IDEA开发环境练习Spark Streaming程序
前言
搭建Spark + IDEA开发环境看参考:
https://blog.****.net/qq_38038143/article/details/89926205
1. Maven 依赖
<properties>
<scala.version>2.12.8</scala.version>
<spark.version>2.4.0</spark.version>
<mysql.version>5.1.46</mysql.version>
</properties>
<dependencies>
<!--Spark Streaming-->
<dependency>
<groupId>org.apache.spark</groupId>
<artifactId>spark-streaming_2.12</artifactId>
<version>${spark.version}</version>
</dependency>
<!--Spark SQL-->
<dependency>
<groupId>org.apache.spark</groupId>
<artifactId>spark-sql_2.12</artifactId>
<version>${spark.version}</version>
</dependency>
<dependency>
<groupId>com.fasterxml.jackson.module</groupId>
<artifactId>jackson-module-scala_2.12</artifactId>
<version>2.6.7.1</version>
</dependency>
<dependency>
<groupId>mysql</groupId>
<artifactId>mysql-connector-java</artifactId>
<version>${mysql.version}</version>
</dependency>
<dependency>
<groupId>org.scala-lang</groupId>
<artifactId>scala-library</artifactId>
<version>${scala.version}</version>
</dependency>
<dependency>
<groupId>org.specs</groupId>
<artifactId>specs</artifactId>
<version>1.2.5</version>
<scope>test</scope>
</dependency>
</dependencies>
示例
- NetworkWordCount
使用Tocket 统计单词,先启动nc -lk 9999,然后运行程序,再输入单词:
代码:NetworkWordCount.scala
注意设置自己的主机名,local[2]因为一个线程接收数据,一个线程处理数据,如果只给一个线程,将报错,没有额外的线程处理数据。

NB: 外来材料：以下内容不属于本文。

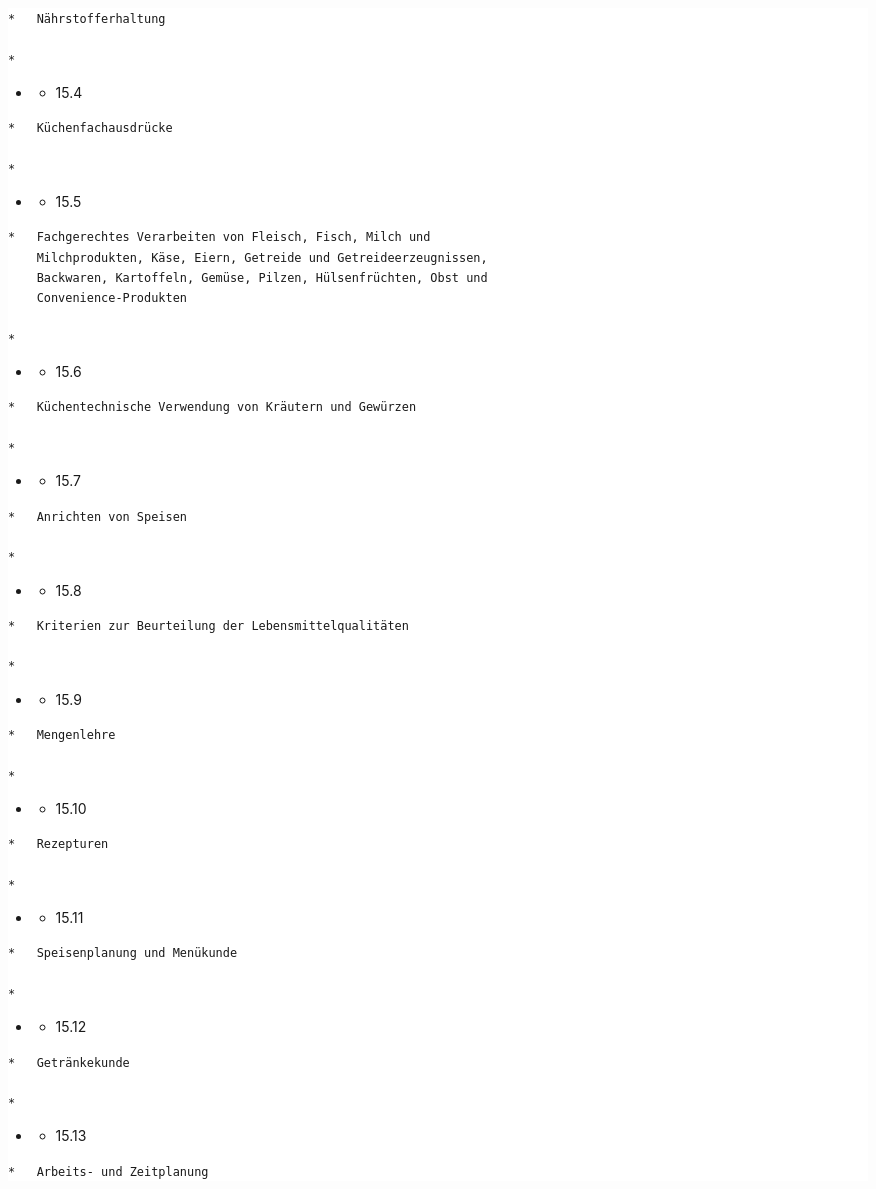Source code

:     *   Nährstofferhaltung

    *

*    *   15.4

    *   Küchenfachausdrücke

    *

*    *   15.5

    *   Fachgerechtes Verarbeiten von Fleisch, Fisch, Milch und
        Milchprodukten, Käse, Eiern, Getreide und Getreideerzeugnissen,
        Backwaren, Kartoffeln, Gemüse, Pilzen, Hülsenfrüchten, Obst und
        Convenience-Produkten

    *

*    *   15.6

    *   Küchentechnische Verwendung von Kräutern und Gewürzen

    *

*    *   15.7

    *   Anrichten von Speisen

    *

*    *   15.8

    *   Kriterien zur Beurteilung der Lebensmittelqualitäten

    *

*    *   15.9

    *   Mengenlehre

    *

*    *   15.10

    *   Rezepturen

    *

*    *   15.11

    *   Speisenplanung und Menükunde

    *

*    *   15.12

    *   Getränkekunde

    *

*    *   15.13

    *   Arbeits- und Zeitplanung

package com.gyt.firstspark
import org.apache.spark.SparkConf
import org.apache.spark.streaming.{Seconds, StreamingContext}
object NetworkWordCount {
def main(args: Array[String]): Unit = {
val sparkConf = new SparkConf()
sparkConf.setMaster("local[2]").setAppName("NetworkWordCount")
val ssc = new StreamingContext(sparkConf, Seconds(4))
val lines = ssc.socketTextStream("master", 9999)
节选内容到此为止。